#### QUOTED PASSAGE
Dear Jono,
I come to you with a question of social acceptability. You see, there is this boy. He is a senior, and I am a junior. We've gotten to know each other somewhat recently; we've been talking a lot and he has asked for my number. Friends (to whom I haven't told anything) have told me that he seems interested. Seems fine and dandy, right? Eh...not so much: he is an ex of my sister.
From that detail, I know all signs point to "NO DON'T DO IT!," but just hear me out. This happened two years ago. My sister was a senior (she's now away at college) and he was a sophomore. They had been friends, tried dating for about a month, and then she broke it off. They remained on friendly terms, and my sister has had two serious boyfriends since, one which she is currently dating. So, I face a dilemma. Should I stop things where they are and not allow it to become something more? Or go for it? I've only had one boyfriend, two years ago; chances like these do not come often for me. Please advise me.
I appreciate how you sort of eased into the big reveal there. You probably expected me to read the first few lines, nodding and sipping my tea, then get to the huge twist and go "YOUR SISTER'S EX?? PTHHBT," and do a spit-take all over my monitor. Well the joke's on you, because I already do that all the time anyway. I suppose you're right to be concerned, because most people would react to your proposition by chasing you away with a broom. Luckily for you, I have pretty forgiving sensibilities as far as romantic norms are concerned, which is a polite way of saying I am super-lazy and will let people get away with pretty much anything. There are some considerations to keep in mind here, though.
########
» TASK LIST
**A)** State how many lines in the entries contain the string "values", matching case exactly, and reply with the number only.
**B)** Write the next part of the advice column about dating a sister's ex, picking up right after its final sentence.
The advice column and the entries have no connection to each other.
#### RECORD EXTRACTS
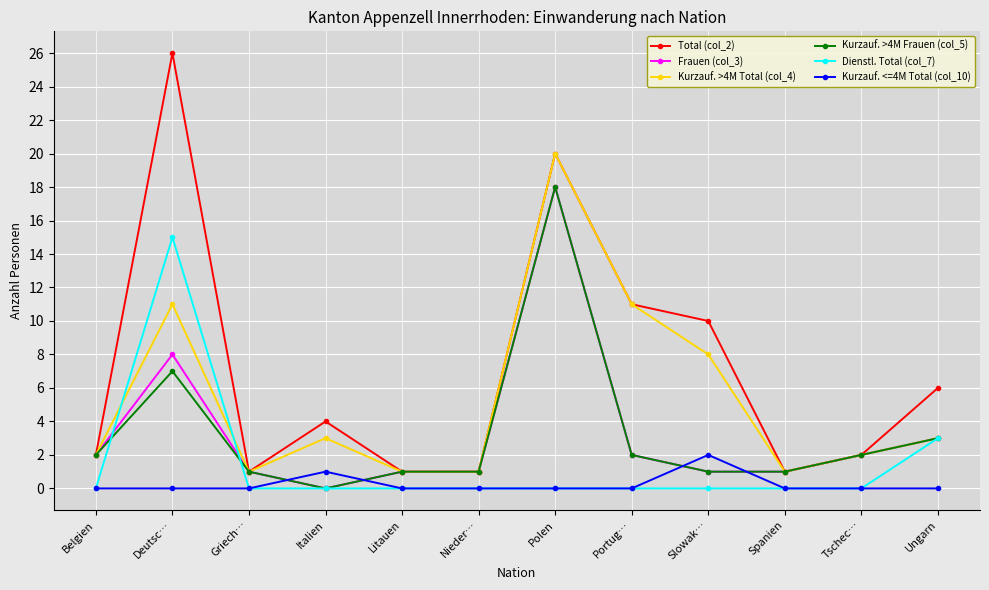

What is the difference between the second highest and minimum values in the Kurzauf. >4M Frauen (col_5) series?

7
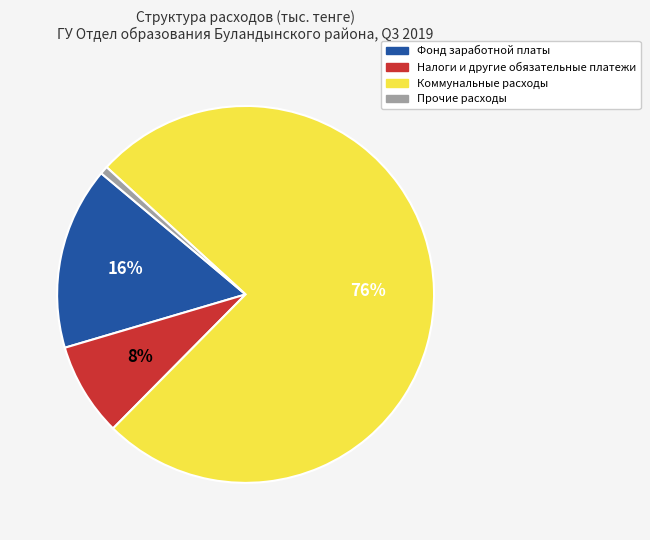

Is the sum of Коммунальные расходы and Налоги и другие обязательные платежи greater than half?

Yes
########
#### RECORD EXTRACTS
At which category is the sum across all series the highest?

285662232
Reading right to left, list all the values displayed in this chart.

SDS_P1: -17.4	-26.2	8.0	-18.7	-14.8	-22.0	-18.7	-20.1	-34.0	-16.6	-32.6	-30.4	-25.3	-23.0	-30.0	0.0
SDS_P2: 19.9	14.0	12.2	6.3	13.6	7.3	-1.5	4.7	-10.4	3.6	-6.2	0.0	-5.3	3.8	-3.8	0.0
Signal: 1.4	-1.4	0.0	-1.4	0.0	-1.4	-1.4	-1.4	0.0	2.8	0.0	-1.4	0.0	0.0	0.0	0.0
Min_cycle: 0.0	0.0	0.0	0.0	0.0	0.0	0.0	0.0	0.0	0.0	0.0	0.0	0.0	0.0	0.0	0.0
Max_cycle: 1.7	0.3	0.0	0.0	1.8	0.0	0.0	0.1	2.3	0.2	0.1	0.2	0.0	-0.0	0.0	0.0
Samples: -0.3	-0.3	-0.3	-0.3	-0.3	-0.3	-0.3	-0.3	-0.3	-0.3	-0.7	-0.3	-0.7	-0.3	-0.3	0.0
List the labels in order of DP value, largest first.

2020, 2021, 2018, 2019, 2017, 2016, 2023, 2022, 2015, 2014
########
» ANSWERS BY TASK
**A)** 2

**B)**
First off: his intentions. As far as I'm concerned, there are two types of guys in the world: guys you can trust to stick by you, and guys who just end up wandering the alleys at night, pawing through my garbage and meowing until the early hours of the morning. I guess at some point I started thinking about cats there, but I stand by my distinction, and I assume you've given thought to whether or not this guy is A Good Guy. Furthermore, I'm assuming you feel that he's interested in you, not in the blockbuster sequel to your sister. I don't think I even need to explain that taboos about this sort of thing exist for a reason, but since lots of women seem to suffer from Jerk Blindness, I will belabor the point: if he ever accidentally calls you your sister's name, file him alongside guys who wear bandanas but no shirts, and move on with your life.
I think you probably realize all of that, though. So if you still want to go ahead with this, here's how to do it.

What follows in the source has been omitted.